[Your assignment]: Gather each line of the records that contains the word "clean".
----
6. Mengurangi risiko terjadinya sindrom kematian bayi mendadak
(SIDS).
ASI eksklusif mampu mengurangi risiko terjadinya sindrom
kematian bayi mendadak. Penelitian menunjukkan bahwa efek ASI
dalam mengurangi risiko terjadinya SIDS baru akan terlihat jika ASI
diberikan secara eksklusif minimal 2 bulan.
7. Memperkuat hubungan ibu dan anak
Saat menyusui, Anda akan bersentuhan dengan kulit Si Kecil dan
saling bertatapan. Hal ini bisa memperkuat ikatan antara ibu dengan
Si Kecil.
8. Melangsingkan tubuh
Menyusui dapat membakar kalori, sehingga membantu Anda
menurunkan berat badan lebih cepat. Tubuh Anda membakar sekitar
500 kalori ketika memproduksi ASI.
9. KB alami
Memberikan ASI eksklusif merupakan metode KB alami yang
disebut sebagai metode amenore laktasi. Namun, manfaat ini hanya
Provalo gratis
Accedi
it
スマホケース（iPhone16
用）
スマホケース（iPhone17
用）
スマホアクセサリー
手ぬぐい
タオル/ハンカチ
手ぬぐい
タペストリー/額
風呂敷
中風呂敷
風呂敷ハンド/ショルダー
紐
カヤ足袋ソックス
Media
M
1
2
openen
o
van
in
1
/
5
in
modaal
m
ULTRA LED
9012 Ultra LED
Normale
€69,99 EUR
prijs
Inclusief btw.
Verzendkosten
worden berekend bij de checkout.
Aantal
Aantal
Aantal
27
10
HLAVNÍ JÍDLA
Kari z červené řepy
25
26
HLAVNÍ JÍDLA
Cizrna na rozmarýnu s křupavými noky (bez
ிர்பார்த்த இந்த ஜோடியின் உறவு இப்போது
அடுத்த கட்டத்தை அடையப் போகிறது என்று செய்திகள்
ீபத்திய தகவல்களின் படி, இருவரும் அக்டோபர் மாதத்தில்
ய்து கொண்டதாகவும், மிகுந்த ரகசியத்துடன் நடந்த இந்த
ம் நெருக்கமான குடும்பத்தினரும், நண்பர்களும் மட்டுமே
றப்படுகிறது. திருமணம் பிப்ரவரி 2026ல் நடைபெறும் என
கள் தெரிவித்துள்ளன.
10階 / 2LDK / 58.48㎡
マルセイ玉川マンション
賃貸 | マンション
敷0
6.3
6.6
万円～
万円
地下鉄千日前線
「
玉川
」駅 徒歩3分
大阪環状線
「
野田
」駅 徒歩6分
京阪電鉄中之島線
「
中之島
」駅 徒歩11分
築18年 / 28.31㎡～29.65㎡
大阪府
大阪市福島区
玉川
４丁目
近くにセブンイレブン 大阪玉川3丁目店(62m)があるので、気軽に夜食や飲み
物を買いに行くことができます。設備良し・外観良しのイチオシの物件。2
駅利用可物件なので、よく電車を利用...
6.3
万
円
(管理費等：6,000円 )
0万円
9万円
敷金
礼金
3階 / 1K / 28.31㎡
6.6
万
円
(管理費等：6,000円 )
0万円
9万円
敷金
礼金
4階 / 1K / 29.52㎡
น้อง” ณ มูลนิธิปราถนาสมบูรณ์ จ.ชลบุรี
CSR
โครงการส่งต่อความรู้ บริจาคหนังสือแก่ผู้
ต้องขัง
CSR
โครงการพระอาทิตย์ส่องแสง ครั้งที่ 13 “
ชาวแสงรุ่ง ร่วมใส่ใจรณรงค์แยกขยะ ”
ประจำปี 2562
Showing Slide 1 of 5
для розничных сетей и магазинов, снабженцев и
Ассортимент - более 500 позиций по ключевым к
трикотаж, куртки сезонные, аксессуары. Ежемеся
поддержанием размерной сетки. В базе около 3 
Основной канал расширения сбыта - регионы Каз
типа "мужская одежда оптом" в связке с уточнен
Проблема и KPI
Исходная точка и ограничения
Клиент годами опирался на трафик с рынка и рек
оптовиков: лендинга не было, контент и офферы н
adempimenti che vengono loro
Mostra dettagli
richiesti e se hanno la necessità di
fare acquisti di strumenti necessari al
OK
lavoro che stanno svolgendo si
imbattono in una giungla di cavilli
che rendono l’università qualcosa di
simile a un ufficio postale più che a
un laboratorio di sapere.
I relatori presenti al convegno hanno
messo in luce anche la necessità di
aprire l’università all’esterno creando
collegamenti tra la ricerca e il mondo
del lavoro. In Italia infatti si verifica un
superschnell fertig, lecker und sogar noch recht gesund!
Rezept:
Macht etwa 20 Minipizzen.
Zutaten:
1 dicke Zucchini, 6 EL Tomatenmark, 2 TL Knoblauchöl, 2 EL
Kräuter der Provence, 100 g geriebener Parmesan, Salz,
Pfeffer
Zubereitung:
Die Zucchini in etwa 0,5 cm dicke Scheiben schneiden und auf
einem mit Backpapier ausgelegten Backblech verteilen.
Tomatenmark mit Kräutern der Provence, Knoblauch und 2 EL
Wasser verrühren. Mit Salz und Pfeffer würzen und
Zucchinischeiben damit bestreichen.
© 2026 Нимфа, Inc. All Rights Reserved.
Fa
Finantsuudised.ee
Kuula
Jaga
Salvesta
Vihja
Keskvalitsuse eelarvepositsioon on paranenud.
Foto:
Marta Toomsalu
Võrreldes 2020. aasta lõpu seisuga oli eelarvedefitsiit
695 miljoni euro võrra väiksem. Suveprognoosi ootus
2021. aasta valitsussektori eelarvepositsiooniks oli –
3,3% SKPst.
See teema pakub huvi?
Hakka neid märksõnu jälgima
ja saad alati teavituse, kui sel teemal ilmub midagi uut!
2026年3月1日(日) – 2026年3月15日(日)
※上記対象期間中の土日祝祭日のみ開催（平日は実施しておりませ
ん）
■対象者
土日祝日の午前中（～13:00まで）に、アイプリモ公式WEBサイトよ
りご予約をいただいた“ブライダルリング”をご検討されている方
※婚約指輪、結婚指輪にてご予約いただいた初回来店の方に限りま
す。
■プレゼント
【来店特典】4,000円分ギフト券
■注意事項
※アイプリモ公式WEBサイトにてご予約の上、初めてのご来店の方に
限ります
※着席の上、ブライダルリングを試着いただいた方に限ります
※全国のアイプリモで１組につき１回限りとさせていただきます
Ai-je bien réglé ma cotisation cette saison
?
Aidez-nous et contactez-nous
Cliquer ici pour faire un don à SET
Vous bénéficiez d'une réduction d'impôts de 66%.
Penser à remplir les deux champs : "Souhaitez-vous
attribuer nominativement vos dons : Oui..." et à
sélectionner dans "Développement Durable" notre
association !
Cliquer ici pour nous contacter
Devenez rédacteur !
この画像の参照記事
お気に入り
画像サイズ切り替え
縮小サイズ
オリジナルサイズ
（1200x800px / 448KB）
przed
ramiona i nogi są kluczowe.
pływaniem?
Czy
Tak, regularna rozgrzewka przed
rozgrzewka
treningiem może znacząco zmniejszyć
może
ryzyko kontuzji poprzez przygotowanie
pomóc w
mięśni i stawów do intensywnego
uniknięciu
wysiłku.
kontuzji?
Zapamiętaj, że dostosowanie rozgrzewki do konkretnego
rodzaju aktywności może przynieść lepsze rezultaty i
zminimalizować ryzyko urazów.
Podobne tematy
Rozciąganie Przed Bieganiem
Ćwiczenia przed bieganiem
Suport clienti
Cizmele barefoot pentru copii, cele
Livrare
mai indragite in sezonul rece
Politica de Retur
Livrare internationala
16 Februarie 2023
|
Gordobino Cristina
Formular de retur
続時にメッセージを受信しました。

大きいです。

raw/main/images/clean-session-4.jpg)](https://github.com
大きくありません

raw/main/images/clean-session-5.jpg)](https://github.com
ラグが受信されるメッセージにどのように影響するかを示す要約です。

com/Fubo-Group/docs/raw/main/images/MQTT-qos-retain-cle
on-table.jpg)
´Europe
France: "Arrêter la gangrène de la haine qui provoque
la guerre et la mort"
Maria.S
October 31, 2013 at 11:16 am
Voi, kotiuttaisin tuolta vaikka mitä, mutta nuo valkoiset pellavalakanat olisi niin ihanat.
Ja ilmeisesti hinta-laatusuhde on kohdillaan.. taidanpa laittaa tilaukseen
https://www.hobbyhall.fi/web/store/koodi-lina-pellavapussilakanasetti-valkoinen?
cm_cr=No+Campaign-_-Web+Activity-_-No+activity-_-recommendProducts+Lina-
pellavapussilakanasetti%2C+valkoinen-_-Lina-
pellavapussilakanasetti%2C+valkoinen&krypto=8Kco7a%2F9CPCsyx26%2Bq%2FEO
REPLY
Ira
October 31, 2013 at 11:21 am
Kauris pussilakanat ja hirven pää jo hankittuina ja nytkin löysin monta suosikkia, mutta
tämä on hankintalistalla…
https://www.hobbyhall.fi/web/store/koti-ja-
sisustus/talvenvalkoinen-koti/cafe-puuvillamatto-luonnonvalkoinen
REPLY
----
[Written answer]:
raw/main/images/clean-session-4.jpg)](https://github.com
raw/main/images/clean-session-5.jpg)](https://github.com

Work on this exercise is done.